In the early 1900s, Nikola Tesla, a Serbian inventor, introduced a new turbine design that replaced the conventional impeller blades with smooth disks [1,2]. This design places multiple disks in parallel on a rotating shaft. Around the shaft are holes that allow fluids to flow orthogonal to the disks. Fluid is injected tangential to the disks and spirals across the disc surface towards the orthogonal holes at the center. Due to the viscous effects on the boundary surfaces of the parallel disks, the fluid then transfers its momentum towards the rotating disks continuously. As the discs begin to rotate, the path of the fluid begins to increase in length, which in turn increases the momentum transfer. In his 1913 patent for the “Tesla turbine”, Tesla originally anticipated this design to be used for geothermal power generation with an efficiency over 80% [3,4,5]. However, the turbine can also be operated in reverse where rotation can be applied to drive a smooth tangential flow from the parallel disks. For example, pumping with Tesla turbine which is pulseless in nature has been demonstrated in a number of applications including the artificial heart [6,7]. Furthermore, the transfer of momentum is dependent on the boundary layer at the walls of the parallel disks, which can be improved by laminar flows within the low Reynold number regime. Thus the Tesla turbine is well suited to microfluidic flow.

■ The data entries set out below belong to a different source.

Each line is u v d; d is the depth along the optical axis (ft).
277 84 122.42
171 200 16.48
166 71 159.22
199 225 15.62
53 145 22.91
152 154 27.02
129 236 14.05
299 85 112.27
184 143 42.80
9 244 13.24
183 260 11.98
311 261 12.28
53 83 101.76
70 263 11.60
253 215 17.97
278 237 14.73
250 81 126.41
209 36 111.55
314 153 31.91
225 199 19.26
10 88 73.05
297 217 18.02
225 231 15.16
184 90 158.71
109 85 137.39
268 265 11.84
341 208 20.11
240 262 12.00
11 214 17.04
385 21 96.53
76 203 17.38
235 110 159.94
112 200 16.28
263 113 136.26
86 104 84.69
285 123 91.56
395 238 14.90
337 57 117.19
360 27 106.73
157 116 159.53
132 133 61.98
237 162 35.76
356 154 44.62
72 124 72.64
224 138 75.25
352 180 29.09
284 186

To achieve a miniature microfluidic Tesla (µTelsa) pump with complex disk and shaft geometries, a Digital Light Processing (DLP) based 3D printer was employed here (Projet 1200, 3DSystems, Rock Hill, SC, USA), enabling prototypes to be built with 43 µm × 43 µm × 30 µm voxel resolution. A multidisc rotor was completely enclosed in a 3D printed housing and magnetically coupled to a simple laboratory stir plate, reducing the complexity of mechanical drive and eliminating the need for fluidic sealing, Figure 1. Using this setup, the pump pressure, flow, and power output were characterized at multiple fluidic loads and visualized under a stereo microscope. Lastly, the pump was connected to a microfluidic mixer network with special Tesla valve geometries, demonstrating an all-Tesla-fluidics system for lab-on-a-chip applications.

Figure 1.

3D printed µTesla pump. (A) The assembled pump is around an US quarter in diameter, printed in high resolution as demonstrated by the miniature engineering building of UM Dearborn; (B) Two µTesla pumps were coupled magnetically to the same stir plate to ensure exact pressure delivered to a microfluidic device, and visualized under a stereomicroscope; (C) Using this setup, gradients can be generated by µTesla pump to drive a microfluidic mixer network.

1.1. Microfluidic Pumps

It can be asserted that a complete lab-on-a-chip device requires a source of fluidic power. Towards this, many efforts have been devoted to miniaturize pumps or create a driving force for flow in a microchannel. Typical external flow sources rely on screw-type syringe pumps, rotor-type peristaltic pumps, or press-driven pumps to control flow in the µL to nL per minute domain. Novel integrated microfluidic pumps include accoustofluidic pumps [8], the technology used in inkjet print heads [9]; electroosmotic pumps [10], which apply voltage across a diffusion membrane to control ionic flow; electrolysis gas pressure pumps [11]; capillary force siphoning [12], à la paper microfluidics [13,14]; and a number of valve-based peristaltic pumps [15,16] such as those applied in commercial miniaturized insulin pumps (STMicroelectronics, Santa Clara, NV, USA) [17]. Additionally, a number of aforementioned pumps, especially peristaltic ones, utilize passive and asymmetrical flow valves [18,19]. These special valves, which often coincidentally apply Tesla’s other work in fluidics, the Tesla valve [20], in order to achieve low fluidic resistance in one flow direction, and much higher resistance in the opposite. However, most of the aforementioned microfluidic pumps cannot provide smooth laminar flow due to a pulsatile driving force like valves and acoustics, while others required special voltage that energized ionic membranes and produced flat-top electroosmotic flows. The benefit of a miniaturized Tesla pump leverages the fluidic mechanics of laminar flow within parallel disks, which is well-suited and specifically designed to match the low Reynolds number of the microfluidic channels that it is intended to drive.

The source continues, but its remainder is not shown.